While the racial disparities in marijuana arrests may not be enough for Bishop Robinson and others who think it should stay illegal, it is reason enough to consider reducing the penalties for marijuana possession, Councilman Kenney said. He introduced a bill in City Council on Thursday that would make it an offense punishable by a ticket instead of jail time.

The bill might not be popular with the folks in City Hall, but Councilman Kenney believes its just. 

“We’ve gotten resistance from the Administration, the Mayor, [Police Commissioner Charles Ramsey] and the courts,” Kenney said. I don’t know why, frankly. But with a veto proof majority, we can ask the Mayor to issue an executive order stopping the [arrest] process that day instead of taking the chance that another three to four hundred young people would be arrested.”

About 80 percent of the marijuana arrests made in Philadelphia are among African Americans and having a drug arrest on your record makes it hard to get a job, thus perpetuating poverty and causing other financial woes, Councilman Kenney said.

“Philadelphia spends $4 million for police and $3 million in court costs for marijuana arrests,” he said. “That’s money that could go back to schools.”

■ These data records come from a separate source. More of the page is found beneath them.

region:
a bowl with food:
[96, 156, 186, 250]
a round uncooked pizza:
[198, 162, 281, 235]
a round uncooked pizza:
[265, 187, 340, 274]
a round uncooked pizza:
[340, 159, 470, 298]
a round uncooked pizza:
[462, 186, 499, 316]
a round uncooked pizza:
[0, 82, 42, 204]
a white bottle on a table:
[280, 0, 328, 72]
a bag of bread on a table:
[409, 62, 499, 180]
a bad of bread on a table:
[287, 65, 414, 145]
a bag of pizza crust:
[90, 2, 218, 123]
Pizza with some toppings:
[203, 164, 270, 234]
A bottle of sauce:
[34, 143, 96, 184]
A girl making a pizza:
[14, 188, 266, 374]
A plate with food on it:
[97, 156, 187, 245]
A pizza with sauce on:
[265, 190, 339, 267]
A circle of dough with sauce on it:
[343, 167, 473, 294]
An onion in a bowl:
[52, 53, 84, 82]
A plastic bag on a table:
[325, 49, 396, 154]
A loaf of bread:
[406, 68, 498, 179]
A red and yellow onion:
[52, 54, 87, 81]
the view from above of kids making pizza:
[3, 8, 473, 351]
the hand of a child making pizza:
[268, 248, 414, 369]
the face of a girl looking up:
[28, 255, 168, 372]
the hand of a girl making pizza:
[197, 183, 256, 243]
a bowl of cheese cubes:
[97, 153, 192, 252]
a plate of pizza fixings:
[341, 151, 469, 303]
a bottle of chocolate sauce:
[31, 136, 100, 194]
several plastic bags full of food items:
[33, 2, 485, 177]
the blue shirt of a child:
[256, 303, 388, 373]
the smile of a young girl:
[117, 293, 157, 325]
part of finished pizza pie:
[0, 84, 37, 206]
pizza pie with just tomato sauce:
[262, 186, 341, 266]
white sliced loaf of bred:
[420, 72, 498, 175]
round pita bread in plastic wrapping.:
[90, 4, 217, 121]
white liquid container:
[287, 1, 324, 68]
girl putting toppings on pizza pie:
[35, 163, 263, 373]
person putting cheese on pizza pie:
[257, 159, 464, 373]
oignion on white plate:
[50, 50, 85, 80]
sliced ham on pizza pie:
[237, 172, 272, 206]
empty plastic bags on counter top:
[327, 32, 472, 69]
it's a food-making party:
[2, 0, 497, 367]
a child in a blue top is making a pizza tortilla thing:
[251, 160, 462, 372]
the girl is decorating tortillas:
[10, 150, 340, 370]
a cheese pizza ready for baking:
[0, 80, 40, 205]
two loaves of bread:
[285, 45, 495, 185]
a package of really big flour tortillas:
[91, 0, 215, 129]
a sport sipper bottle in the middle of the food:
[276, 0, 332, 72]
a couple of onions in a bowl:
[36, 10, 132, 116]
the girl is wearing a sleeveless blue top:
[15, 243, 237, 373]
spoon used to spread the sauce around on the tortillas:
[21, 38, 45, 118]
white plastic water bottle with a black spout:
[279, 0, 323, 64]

Nationwide, 40,000 inmates are locked up for marijuana-related offenses At $30,000 a year per inmate, $1.2 billion is being spent on incarceration. Pennsylvania alone spent $100 million incarcerating people based on marijuana related offenses.

Meanwhile in Colorado, the state has brought in $12.6 million in tax revenues since recreational sales began in January. Revenues for the year are expected to top $98 million.

To Robinson, the millions don’t justify the harm that legalization will do the community. 

“It shouldn’t be about money,” Robinson said. “Ending the prohibition of alcohol produced more money, but it didn’t do go things. You have people driving drunk and doing other things under the influence of alcohol.”

While legalization isn’t on the table at present, the Commonwealth is looking at a bill that would allow a liquid form of marijuana, one with less potency, to be prescribed to people who would normally use medical marijuana, Sen. Williams said. The bill will probably be voted on this year and will most likely pass, he said.

But before that vote, Sen. Williams plans to hold another session like this, this time with the Faith-Based community.